Nowadays, though, we do have electronic books, and scores of other gadgets. And you no longer have to be the guy who invented it; you were either raised knowing how to use this stuff, or it’s been dumbed down enough that all you have to do is press a button and choose an option from the pull-down menu. I knew, the minute I saw Arthur with a cell phone, that the, as Zaphod summed it up, “What? I don’t understand. Where’s the tea?” element of his personality would either have to be foreshortened, or dropped entirely.

As for hit-or-flop, too early to tell. Nowadays, the true test is DVD sales. (Ha! Another gadget!)

I know this is a bit belated, but the Ford thing I was complaining about in my previous post just struck me with a perfect analogy -

Just imagine how Tom Sawyer would have been if Tom had merely paid Ben to whitewash Aunt Polly’s fence.

That’s what the movie did to Ford.

What? Darnit. I wasn’t a huge fan of the film either, but I would’ve liked to have seen this scene - what is that happens?

I just thought it was a bit too 2-dimensional really… nice enough in it’s way, but no real emotion in it. Ford was rubbish, frankly.

However, Bill Nighy was outstanding in my opinion. Really did the role justice.

Am I right in thinking that part of the explanation of the Babel fish was left out? ie they said how it worked, but not the interesting aside that was in the book and the tv series? Presumably they thought that parts of the audience (particularly in the US) wouldn’t appreciate the proof of God’s non-existence.

The Guilde article on the invasion force that ends up being swallowed by a small dog.

How’d that “l” get in there?

An awful lot of the jokes that were fresh and funny in the radio series and original tv series were really brought to better life in loads of other movies since, and evolved there, so that the bare original ideas - for example Eddie, the shipboard computer - were actually a little bare in the movie. Eddie’s personality, and the whole sighing-door-annoying-contraptions gag, was really done a lot better in different ways in Red Dwarf. The talking toaster of series 1 (which showed up later on as well) did a lot more with the gag. It matured the humour somewhat.

Do you see what I mean? Just having an annoying onboard computer isn’t all THAT funny, unless you do it EXACTLY the way Adams wanted, in which case it’ll be funny because HE was funny. If you just take the idea and do it your own way, well, why bother? You might as well crowbar in a romantic comedy angle and go on about the Vogons for ages.
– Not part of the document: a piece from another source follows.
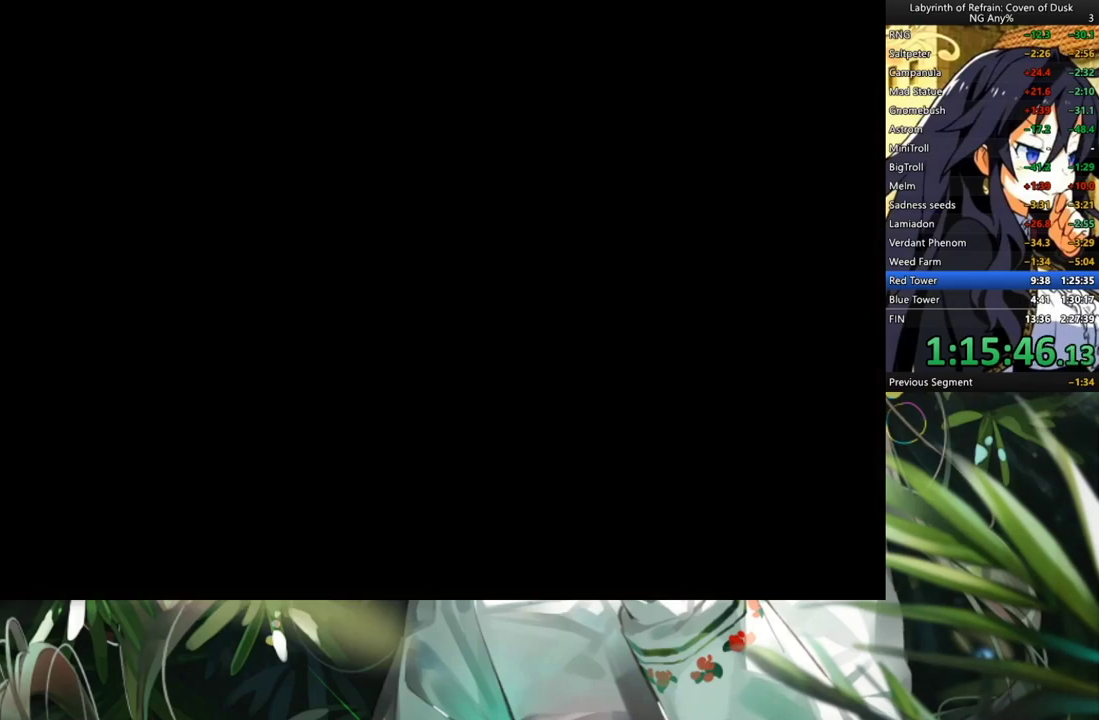
{"buttons": [], "left_stick": "center", "right_stick": "center", "events": [[33, "A", "up"]]}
Oh, you did…

It’s not that they shouldn’t have changed it. They should have got better writers to change it.

I have a packet of Terry’s Chocolate Orange Segments for the first person to release a big budget version of a beloved classic without insisting on adding snogging. Snogging is the tartrazine of the modern movie. It seems like a harmless added ingredient, but when the film turns out to be really annoying and hyper, you know exactly where to look. Alright, bad metaphor.
A sad movie, really. I didn’t feel Arthur was all THAT bad. Ford was kind of less intelligent somehow. The chaotic, hitching-by-the-seat-of-his-pants side of him came out much more, though. And I LOVED the hug after he tells Arthur the world’s been blown up.

Trillian was totally cute, but in a reasonably annoying way. Maybe she’s supposed to actually be attractive but this was neatly sidestepped in the BBC version by making her heartstoppingly irritating. Of course I shouldn’t have been surprised when the romantic comedy stuff showed up.

Zaphod was great except for the heads, which we won’t go into, because I’m sure the internet is already creaking beneath the weight of horrified posts on that one.

Marvin. Small. Didn’t really understand why. I thought the BBC version was endearingly clunky.

All the extra plot about the Vogon planet was totally incomprehensible to me. Painful and insulting.